YOUR INSTRUCTIONS: Copy the following lines word for word, leaving out the pictures.

MATERIAL FOR THE TASK:

[Start of Attachment]

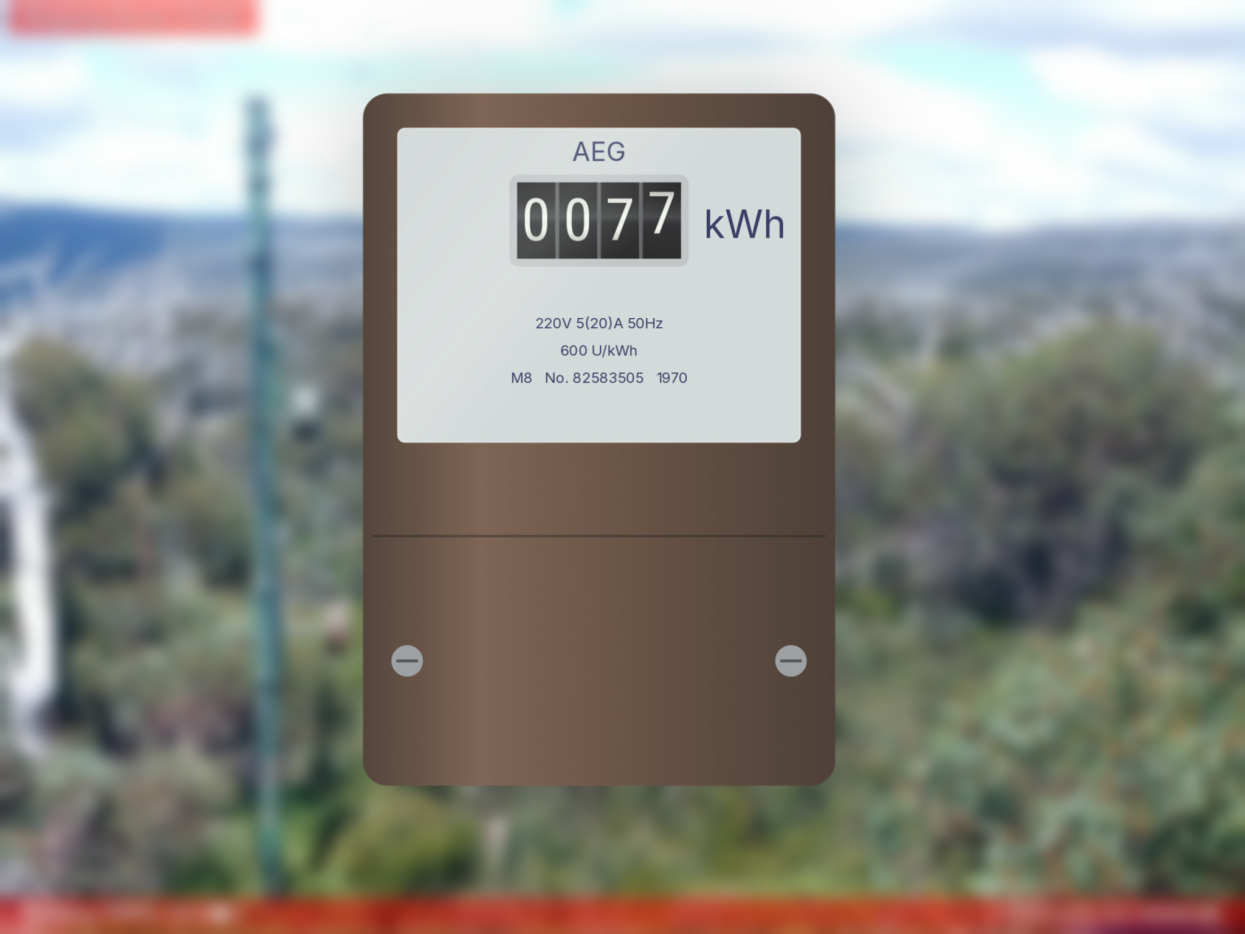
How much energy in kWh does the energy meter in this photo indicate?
77 kWh
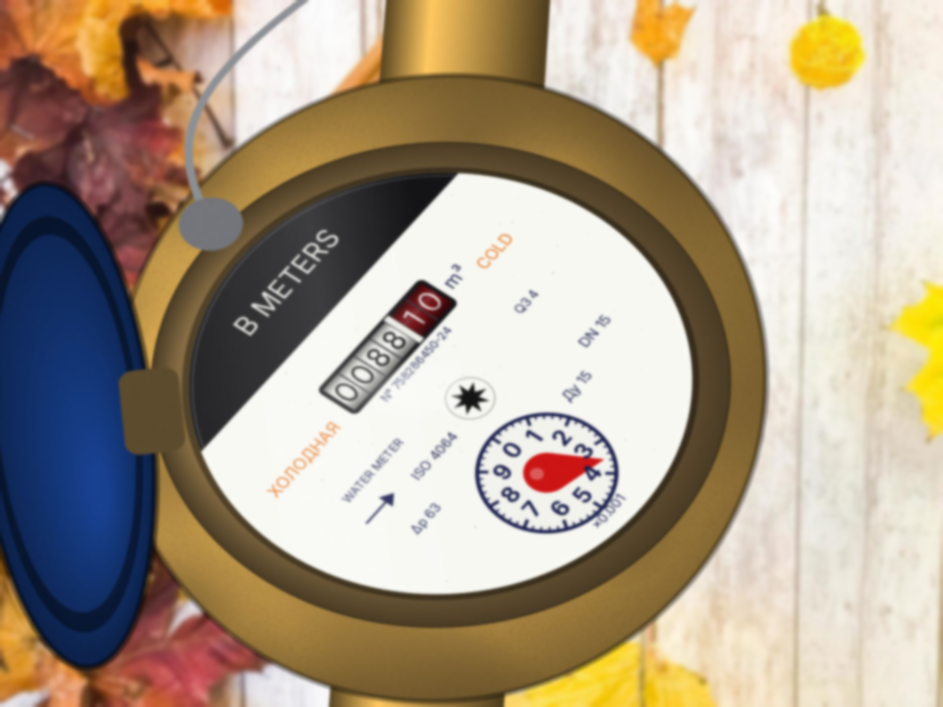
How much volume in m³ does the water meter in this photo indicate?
88.103 m³
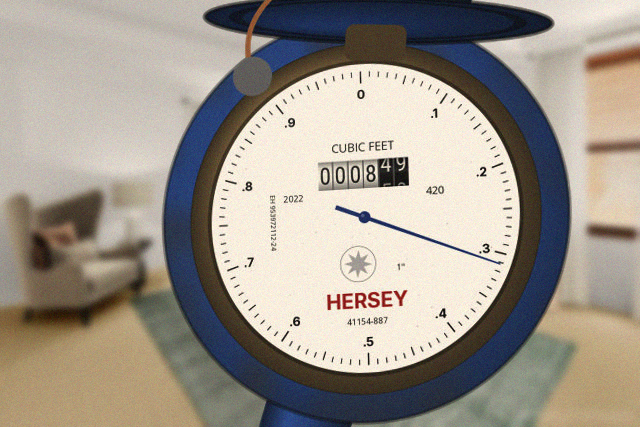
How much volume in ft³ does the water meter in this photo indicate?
849.31 ft³
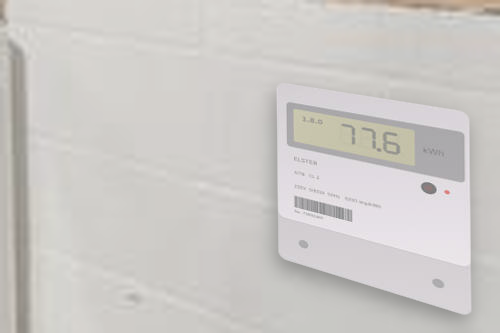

[End of Attachment]

TASK OUTPUT:
How much energy in kWh does the energy meter in this photo indicate?
77 kWh
How much volume in m³ does the water meter in this photo indicate?
88.103 m³
How much volume in ft³ does the water meter in this photo indicate?
849.31 ft³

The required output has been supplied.